Disclaimer: The procedure below is devised to work around certain network configuration restrictions, and is provided "as is".


Steps to reconfigure Coherence:


1. Backup and edit the $FILEDRIVEHOME/conf/tangosol-coherence-override.xml file.


2. Replace "localhost" with the actual IP address of the server. In other words, under the <unicast-listener> tag remove the lines


    <address>localhost</address>
    <port>8088</port>


and replace them with:


    <address>IP_ADDRESS_OF_THE_SERVER</address>
    <port>8088</port>


where IP_ADDRESS_OF_THE_SERVER is the correct IP address of the current cluster node.


3. Replace the discovery class with specific hosts. Under the <unicast-listener> tag remove the lines


<well-known-addresses>
    <address-provider>
        <class-name>com.tumbleweed.st.server.cluster.coherence.conf.StRefreshableAddressProvider</class-name> 
    </address-provider>
</well-known-addresses>


and replace them with:


<well-known-addresses>
    <socket-address id="1">
        <address>IP_ADDRESS_OF_THE_SERVER</address>
        <port>PORT_OF_THE_SERVER</port>
    </socket-address>
</well-known-addresses>


where IP_ADDRESS_OF_THE_SERVER is the correct IP address of the current cluster node, and PORT_OF_THE_SERVER is the correct port of the server (by default 8088).

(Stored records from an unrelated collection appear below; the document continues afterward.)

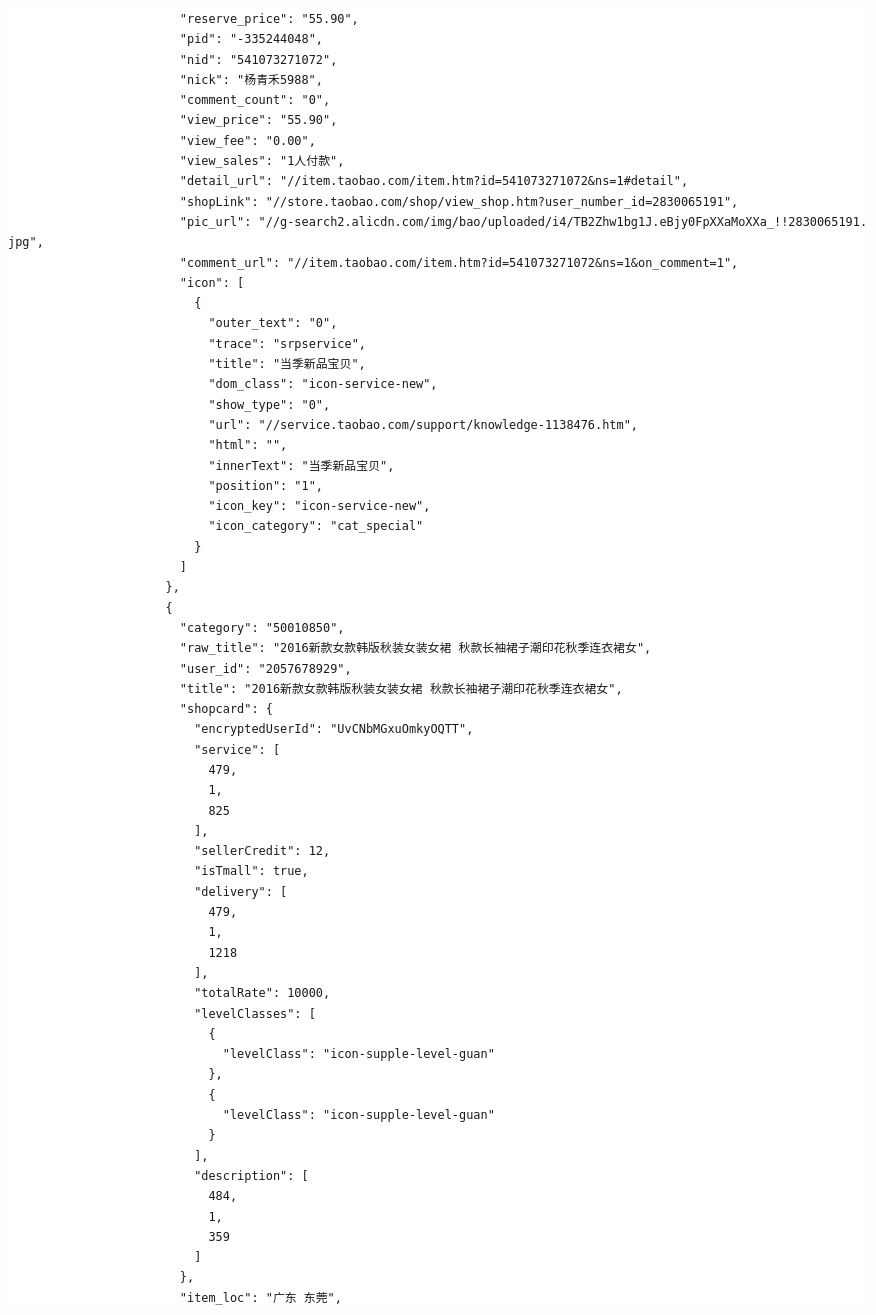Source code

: 		                    "reserve_price": "55.90",
		                    "pid": "-335244048",
		                    "nid": "541073271072",
		                    "nick": "杨青禾5988",
		                    "comment_count": "0",
		                    "view_price": "55.90",
		                    "view_fee": "0.00",
		                    "view_sales": "1人付款",
		                    "detail_url": "//item.taobao.com/item.htm?id=541073271072&ns=1#detail",
		                    "shopLink": "//store.taobao.com/shop/view_shop.htm?user_number_id=2830065191",
		                    "pic_url": "//g-search2.alicdn.com/img/bao/uploaded/i4/TB2Zhw1bg1J.eBjy0FpXXaMoXXa_!!2830065191.jpg",
		                    "comment_url": "//item.taobao.com/item.htm?id=541073271072&ns=1&on_comment=1",
		                    "icon": [
		                      {
		                        "outer_text": "0",
		                        "trace": "srpservice",
		                        "title": "当季新品宝贝",
		                        "dom_class": "icon-service-new",
		                        "show_type": "0",
		                        "url": "//service.taobao.com/support/knowledge-1138476.htm",
		                        "html": "",
		                        "innerText": "当季新品宝贝",
		                        "position": "1",
		                        "icon_key": "icon-service-new",
		                        "icon_category": "cat_special"
		                      }
		                    ]
		                  },
		                  {
		                    "category": "50010850",
		                    "raw_title": "2016新款女款韩版秋装女装女裙 秋款长袖裙子潮印花秋季连衣裙女",
		                    "user_id": "2057678929",
		                    "title": "2016新款女款韩版秋装女装女裙 秋款长袖裙子潮印花秋季连衣裙女",
		                    "shopcard": {
		                      "encryptedUserId": "UvCNbMGxuOmkyOQTT",
		                      "service": [
		                        479,
		                        1,
		                        825
		                      ],
		                      "sellerCredit": 12,
		                      "isTmall": true,
		                      "delivery": [
		                        479,
		                        1,
		                        1218
		                      ],
		                      "totalRate": 10000,
		                      "levelClasses": [
		                        {
		                          "levelClass": "icon-supple-level-guan"
		                        },
		                        {
		                          "levelClass": "icon-supple-level-guan"
		                        }
		                      ],
		                      "description": [
		                        484,
		                        1,
		                        359
		                      ]
		                    },
		                    "item_loc": "广东 东莞",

If the server is part of cluster, we need to define all cluster nodes in the well known addresses list on each node. Also, nodes should be able to reach each other on the defined IP addresses and ports.


When defining multiple cluster nodes, the list of well-known-addresses must be the same for every cluster member to ensure that different cluster members do not operate independently from the rest of the cluster


Example for Node 1:


<well-known-addresses>
    <socket-address id="1">
        <address>IP_ADDRESS_OF_NODE_1</address>
        <port>PORT_OF_NODE_1</port>
    </socket-address>
    <socket-address id="2">
        <address>IP_ADDRESS_OF_NODE_2</address>
        <port>PORT_OF_NODE_2</port>
    </socket-address>
</well-known-addresses>


Example for Node 2:


<well-known-addresses>
    <socket-address id="1">
        <address>IP_ADDRESS_OF_NODE_1</address>
        <port>PORT_OF_NODE_1</port>
    </socket-address>
    <socket-address id="2">
        <address>IP_ADDRESS_OF_NODE_2</address>
        <port>PORT_OF_NODE_2</port>
    </socket-address>
</well-known-addresses>


where IP_ADDRESS_OF_NODE_1 and IP_ADDRESS_OF_NODE_2 are the correct IP addresses of Node 1 and Node 2 of the cluster.


4. Repeat these steps on each node, and restart the admin and the TM services.